Yeah this example is just to show the architecture, replace each of the Dense
layers with some block of operations that it's actually worth checkpointing.
right here is what I did in the end, have one keras.Model
class (CkptLayer(keras.Model)
) which support call function wrapped by checkpoint
, and another one (class IntLayer(keras.Model)
) to integrate/use it and save models. Is this the correct way? I now can squeeze this model into 24GB GPU by setting ckpt=True
and would result in OOM
if ckpt=False
.
class CkptLayer(keras.Model):
def __init__(self, flts, kers):
super(CkptLayer, self).__init__()
self.ops = [layers.Conv3D(flt, ker, use_bias=False, activation='relu', padding='same')
for flt, ker in zip(flts, kers)]
# self.ckpt_layers = [checkpointable(l) for l in self.ops]
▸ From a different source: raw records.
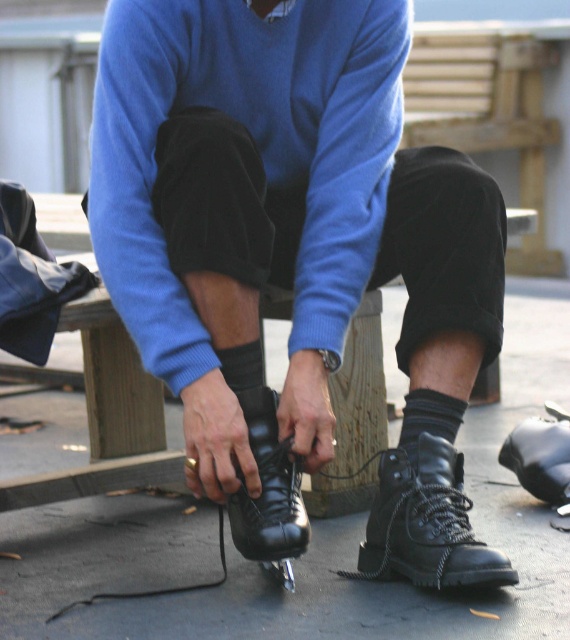
What are the coordinates of the shiny black ice skate at center?

The shiny black ice skate at center is located at coordinates (295, 253).

Consider the image. You are standing on the wooden bench and want to put on your shiny black ice skate at center and black leather boot at lower center. Which one should you put on first based on their positions?

You should put on the shiny black ice skate at center first because it is to the left of the black leather boot at lower center, so it is closer to your current position on the bench.

You are standing at the origin point in the image. A shiny black ice skate is located at point (295, 253). Which direction should you move to reach the shiny black ice skate?

The shiny black ice skate is located at point (295, 253), so you should move towards that coordinate to reach it.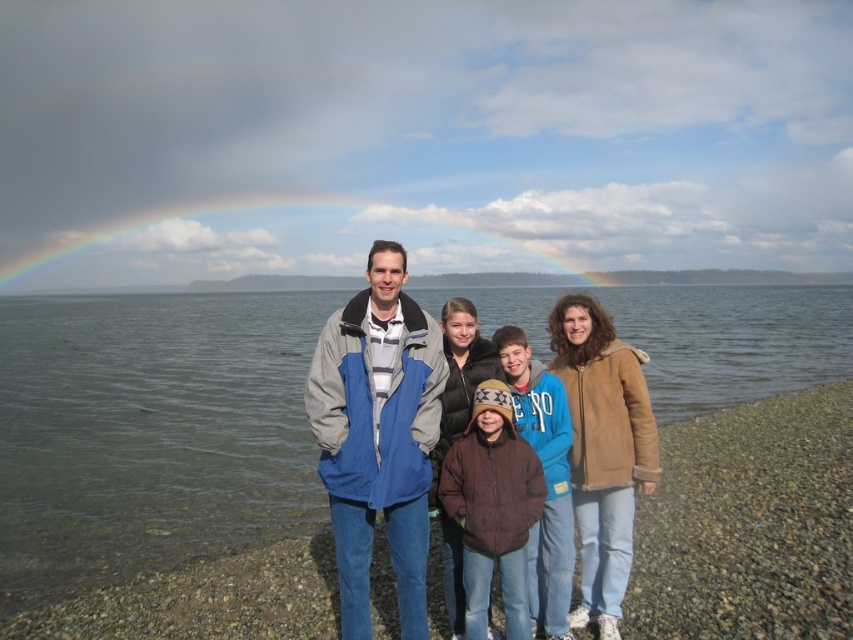
You are a photographer trying to capture a group photo of the two adults and three children. You notice the blue and gray jacket at center and the brown fuzzy jacket at center. Which jacket should you adjust in the frame to ensure both jackets are equally visible? Explain your reasoning.

The blue and gray jacket at center is wider than the brown fuzzy jacket at center. To ensure both are equally visible, adjust the brown fuzzy jacket at center to move it closer to the camera or widen its position to match the width of the blue and gray jacket at center.

You are standing at the origin point of the image coordinate system. You want to locate the blue and gray jacket at center. What are its coordinates?

The coordinates of the blue and gray jacket at center are at point (378, 435).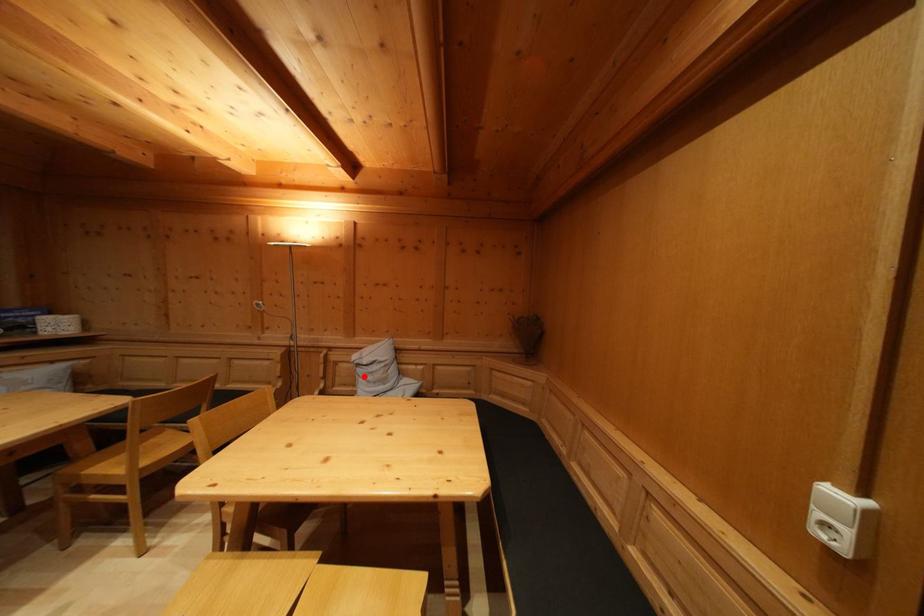
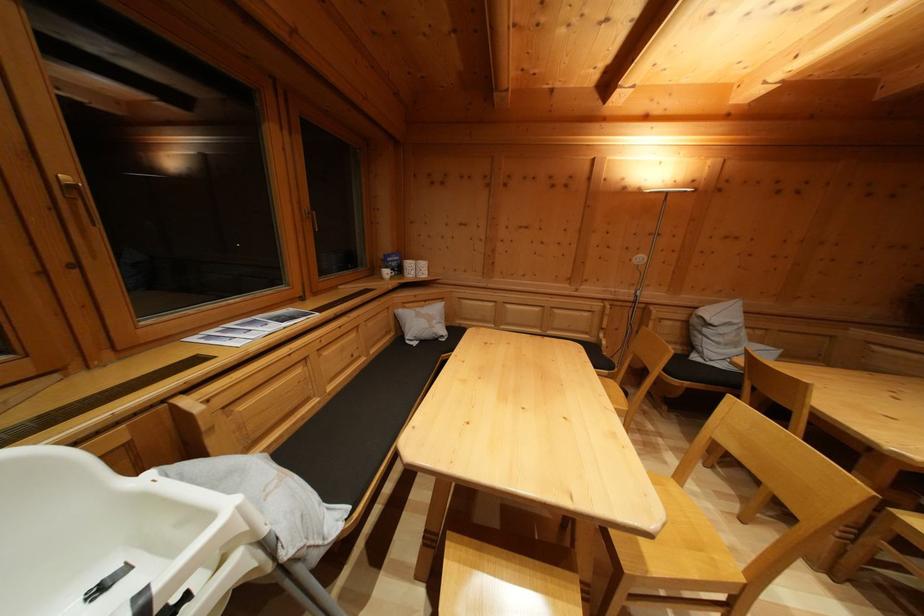
Where in the second image is the point corresponding to the highlighted location from the first image?

(711, 337)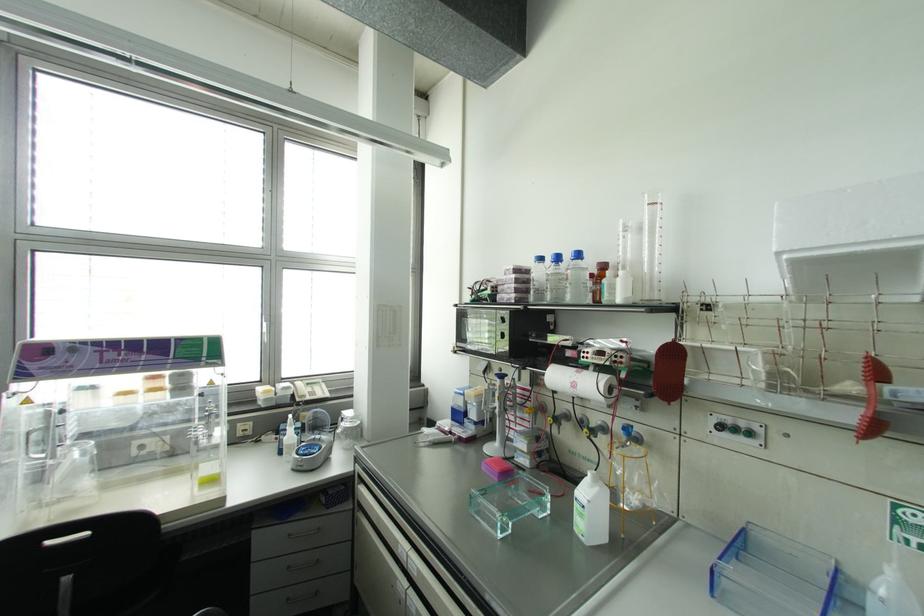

def call(self, ly, ckpt_on=False):
@checkpointable
def run_block(block, inputs):
layer_output = inputs
for layer in block:
layer_output = layer(layer_output)
return layer_output
ly = run_block(self.ops, ly, _checkpoint=ckpt_on, _watch_vars=self.trainable_variables)
return ly
ckpt = True
flts_ = (4,) * 12
kers_ = (3,) * 12
base_size = (368, 368, 224, 4)
build_size = (None,) + base_size
class IntLayer(keras.Model):
def __init__(self, CkptLayer, rpt):
super(IntLayer, self).__init__()
self.ops = [CkptLayer(flts_, kers_) for _ in range(rpt)]
self.init = [l_.build(build_size) for l_ in self.ops]
def call(self, ly, ckpt_on=False):
for op in self.ops:
ly = op(ly, ckpt_on=ckpt_on)
return ly
That works fine. It may be slightly slower than factoring run_block out into a separate sublayer, since then you could decorate it with tf.function. Right now, you can't do that since tf.function will be called every time you call the layer triggering a slow compiltaion.
Hi @davisyoshida . I was trying to implement this gradient-checkpointing tech so that I could fit in a larger size input of my model. Here is the toy example I tried:
The example give me a wired results. That is, the grad I obtained was changed (actually quit a lot) when I change _checkpoint from True to False, and also I didn't see any memory usage reduce as well.
Is there anything wrong with my implementation? Any help would be really welcome!